Computer Tutor for Sept. 14, 2018
Bob Crowell asked if there is an inexpensive way to convert a PDF (Portable Document File) to a Microsoft Word (.docx) document.
Well, all of my Word to PDF conversions are done with Google Drive/Docs (freely available to all Gmail users).
However, converting a PDF to Word is not so easy, unless the PDF is a relatively simple page with NO multiple columns and NO bullets.
Otherwise you need Adobe Acrobat, which costs about $500. But Adobe will let you try Acrobat for free if you go to this website:
Thus, if you only need to convert a single PDF to a Word file, you can do it for FREE.

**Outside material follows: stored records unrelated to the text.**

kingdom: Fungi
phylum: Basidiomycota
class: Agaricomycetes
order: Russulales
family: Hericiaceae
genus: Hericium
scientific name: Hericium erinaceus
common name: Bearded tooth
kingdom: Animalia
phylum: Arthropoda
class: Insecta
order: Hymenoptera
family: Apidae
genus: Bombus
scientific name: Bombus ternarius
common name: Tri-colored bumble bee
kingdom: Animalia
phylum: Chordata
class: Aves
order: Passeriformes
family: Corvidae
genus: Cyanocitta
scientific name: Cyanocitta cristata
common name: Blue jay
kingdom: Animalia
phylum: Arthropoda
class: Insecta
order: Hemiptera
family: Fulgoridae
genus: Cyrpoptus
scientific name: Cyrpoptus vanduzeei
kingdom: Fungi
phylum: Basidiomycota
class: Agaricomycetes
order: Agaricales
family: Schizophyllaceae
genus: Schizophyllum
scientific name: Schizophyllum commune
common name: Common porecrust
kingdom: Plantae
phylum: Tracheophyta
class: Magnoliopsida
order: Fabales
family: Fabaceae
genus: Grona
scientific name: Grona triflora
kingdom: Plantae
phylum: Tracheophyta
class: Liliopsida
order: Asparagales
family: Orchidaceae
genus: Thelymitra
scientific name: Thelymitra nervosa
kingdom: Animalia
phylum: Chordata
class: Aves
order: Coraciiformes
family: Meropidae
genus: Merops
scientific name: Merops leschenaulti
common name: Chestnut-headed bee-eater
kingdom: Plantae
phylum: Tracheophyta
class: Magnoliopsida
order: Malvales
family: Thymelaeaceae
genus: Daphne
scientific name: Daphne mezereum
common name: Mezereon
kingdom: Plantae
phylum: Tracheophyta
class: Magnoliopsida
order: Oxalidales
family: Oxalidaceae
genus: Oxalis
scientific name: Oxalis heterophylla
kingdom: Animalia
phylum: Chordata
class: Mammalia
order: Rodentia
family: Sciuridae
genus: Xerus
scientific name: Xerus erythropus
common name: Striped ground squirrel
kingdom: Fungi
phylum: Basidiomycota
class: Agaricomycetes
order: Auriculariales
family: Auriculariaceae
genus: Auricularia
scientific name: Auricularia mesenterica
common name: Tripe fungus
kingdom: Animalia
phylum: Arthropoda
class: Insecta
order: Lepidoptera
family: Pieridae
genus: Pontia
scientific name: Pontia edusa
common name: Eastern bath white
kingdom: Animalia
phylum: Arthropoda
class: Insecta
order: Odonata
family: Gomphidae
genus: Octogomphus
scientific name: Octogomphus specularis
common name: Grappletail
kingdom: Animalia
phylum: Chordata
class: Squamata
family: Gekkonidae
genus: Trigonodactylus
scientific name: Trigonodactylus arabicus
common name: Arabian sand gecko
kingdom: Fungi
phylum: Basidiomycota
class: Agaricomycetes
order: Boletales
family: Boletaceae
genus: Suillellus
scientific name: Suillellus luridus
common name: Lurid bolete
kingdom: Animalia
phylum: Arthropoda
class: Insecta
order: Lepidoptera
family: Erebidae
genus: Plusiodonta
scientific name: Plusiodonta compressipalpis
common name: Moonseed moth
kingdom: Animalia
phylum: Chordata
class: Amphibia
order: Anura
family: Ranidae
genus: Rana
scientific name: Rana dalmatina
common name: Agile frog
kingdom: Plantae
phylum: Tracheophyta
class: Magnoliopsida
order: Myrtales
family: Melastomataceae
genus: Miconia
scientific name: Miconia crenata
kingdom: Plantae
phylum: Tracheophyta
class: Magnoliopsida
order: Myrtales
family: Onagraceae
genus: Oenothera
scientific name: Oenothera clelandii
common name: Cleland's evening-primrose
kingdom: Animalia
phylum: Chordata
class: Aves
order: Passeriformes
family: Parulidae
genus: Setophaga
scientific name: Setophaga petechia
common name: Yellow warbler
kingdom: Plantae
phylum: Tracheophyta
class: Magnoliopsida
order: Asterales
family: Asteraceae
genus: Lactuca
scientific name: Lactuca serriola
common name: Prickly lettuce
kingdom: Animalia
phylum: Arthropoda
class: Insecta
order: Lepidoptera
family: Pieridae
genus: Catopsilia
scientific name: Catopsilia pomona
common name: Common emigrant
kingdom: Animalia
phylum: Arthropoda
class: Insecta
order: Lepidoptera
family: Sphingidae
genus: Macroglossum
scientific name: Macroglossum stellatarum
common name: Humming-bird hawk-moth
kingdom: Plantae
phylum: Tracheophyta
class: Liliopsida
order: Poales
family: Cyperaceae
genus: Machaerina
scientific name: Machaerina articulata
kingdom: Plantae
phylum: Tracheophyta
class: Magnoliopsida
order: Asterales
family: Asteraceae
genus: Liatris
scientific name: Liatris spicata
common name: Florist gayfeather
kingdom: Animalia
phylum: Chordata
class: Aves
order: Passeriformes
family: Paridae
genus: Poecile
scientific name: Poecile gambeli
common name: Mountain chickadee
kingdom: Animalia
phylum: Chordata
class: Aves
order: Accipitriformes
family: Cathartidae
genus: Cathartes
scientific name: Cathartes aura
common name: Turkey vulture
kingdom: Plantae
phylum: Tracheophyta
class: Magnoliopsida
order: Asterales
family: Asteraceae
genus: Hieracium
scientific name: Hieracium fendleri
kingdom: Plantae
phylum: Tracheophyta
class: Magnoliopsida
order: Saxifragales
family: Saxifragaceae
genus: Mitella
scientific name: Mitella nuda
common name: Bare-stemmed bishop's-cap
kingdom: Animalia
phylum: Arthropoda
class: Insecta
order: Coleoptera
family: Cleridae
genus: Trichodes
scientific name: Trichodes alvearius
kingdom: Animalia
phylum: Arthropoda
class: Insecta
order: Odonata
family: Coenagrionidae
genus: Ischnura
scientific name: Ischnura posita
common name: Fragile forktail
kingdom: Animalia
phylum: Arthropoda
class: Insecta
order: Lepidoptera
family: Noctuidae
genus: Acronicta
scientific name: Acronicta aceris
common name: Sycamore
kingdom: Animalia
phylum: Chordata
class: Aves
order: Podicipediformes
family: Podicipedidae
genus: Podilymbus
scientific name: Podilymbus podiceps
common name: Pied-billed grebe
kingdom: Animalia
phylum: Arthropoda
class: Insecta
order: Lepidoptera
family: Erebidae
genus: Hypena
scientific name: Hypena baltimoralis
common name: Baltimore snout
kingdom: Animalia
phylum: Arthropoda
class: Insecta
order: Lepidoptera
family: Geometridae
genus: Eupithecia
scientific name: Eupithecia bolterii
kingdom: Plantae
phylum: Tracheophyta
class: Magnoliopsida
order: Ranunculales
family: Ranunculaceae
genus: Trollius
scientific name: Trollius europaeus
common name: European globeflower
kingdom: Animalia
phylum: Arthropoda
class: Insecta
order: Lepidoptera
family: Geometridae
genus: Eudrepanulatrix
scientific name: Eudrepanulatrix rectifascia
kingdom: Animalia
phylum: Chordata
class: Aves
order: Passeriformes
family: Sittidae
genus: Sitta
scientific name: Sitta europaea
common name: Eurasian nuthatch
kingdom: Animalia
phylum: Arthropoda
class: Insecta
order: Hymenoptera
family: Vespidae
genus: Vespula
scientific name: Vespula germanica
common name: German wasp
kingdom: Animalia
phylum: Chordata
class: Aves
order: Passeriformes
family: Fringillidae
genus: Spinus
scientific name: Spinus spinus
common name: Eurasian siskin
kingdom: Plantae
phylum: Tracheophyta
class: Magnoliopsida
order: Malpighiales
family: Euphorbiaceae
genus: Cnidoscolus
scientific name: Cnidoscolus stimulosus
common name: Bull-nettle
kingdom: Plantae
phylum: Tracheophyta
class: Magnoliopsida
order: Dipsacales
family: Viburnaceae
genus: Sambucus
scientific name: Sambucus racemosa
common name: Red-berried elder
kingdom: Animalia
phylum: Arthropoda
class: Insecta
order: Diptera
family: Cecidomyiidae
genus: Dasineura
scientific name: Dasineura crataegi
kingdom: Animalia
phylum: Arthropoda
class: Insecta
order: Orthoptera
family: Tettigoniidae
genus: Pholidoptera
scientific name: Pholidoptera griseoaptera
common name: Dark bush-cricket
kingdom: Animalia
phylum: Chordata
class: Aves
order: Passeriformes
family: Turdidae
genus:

If you want to try converting a PDF to a Word document (for free) with Google Docs do this: Open Google Drive/Docs
Then click on New>File Upload and navigate to your PDF's location (likely inside a folder or on your Desktop).
Double-click the PDF's name to display it, followed by clicking on:
Open With>Google Docs.
Finally, click on
File>Download As>Microsoft Word File.
Your PDF will have been converted to a Word (.docx) file, which can then be edited like any other Word document.
Converting a Word document to a PDF can be accomplished with the above instructions when you switch "PDF" to "Word" and vice versa.
Kathryn Ericsson needs a computer whose Function Keys (F1, F2, etc.) will work with a single stroke, rather than needing to be combined with a second (or a third) key in order to perform a function.
It does appear nowadays that most PC manufacturers' Function Keys are being changed to require multiple key-pressing.
In the early days of computers, I remember using my F7 key frequently to spell-check words and phrases. Now most programs (such as Word and Google Docs) automatically check your spelling as you type, making the F7 key redundant.
Automatic spell-checkers also invite you to add words (such as people's names) to their lists, in case they're not already there.
Regarding the F-Key changes on a particular manufacturer's latest model, I suggest contacting them and asking specific questions.
I love my Lenovo laptop, but I do find its array of F-keys to be bewildering. However, as long as I can do a SCREEN PRINT or a DELETE with a single keystroke, I'm a happy typist.
By the way, if you would prefer to have Word's Automatic Spell-checking turned OFF, click on Tools, Options, Spelling & Grammar and make your choices.
(These options appear differently in different versions of Word, but they are not hard to find.)
As I mentioned, I love my Windows 10 Lenovo, but something weird just happened: its wireless WiFi suddenly stopped working. After spending over two hours trying to fix the problem, I finally gave up and switched to an old Windows XP, whose WiFi works flawlessly.
About then, my resourceful partner (Mary J. Hanson) found an article saying that Microsoft has been disabling WiFi on many Win10 computers as they prepare to alter them in some mysterious way.
Thus, all Win10 WiFi users need to be aware if this.
Barbara Sharou wrote that Google Drive's storage service does NOT support password protected documents, such as her personal Medical Records. So she switched her sensitive documents to DropBox, where password protection IS allowed.
Barbara suggests that Google doesn't allow passwords that might keep them from snooping into her files. She may be right. However, I like G-Docs, which is free, while DropBox is not. (I store no personal files online.)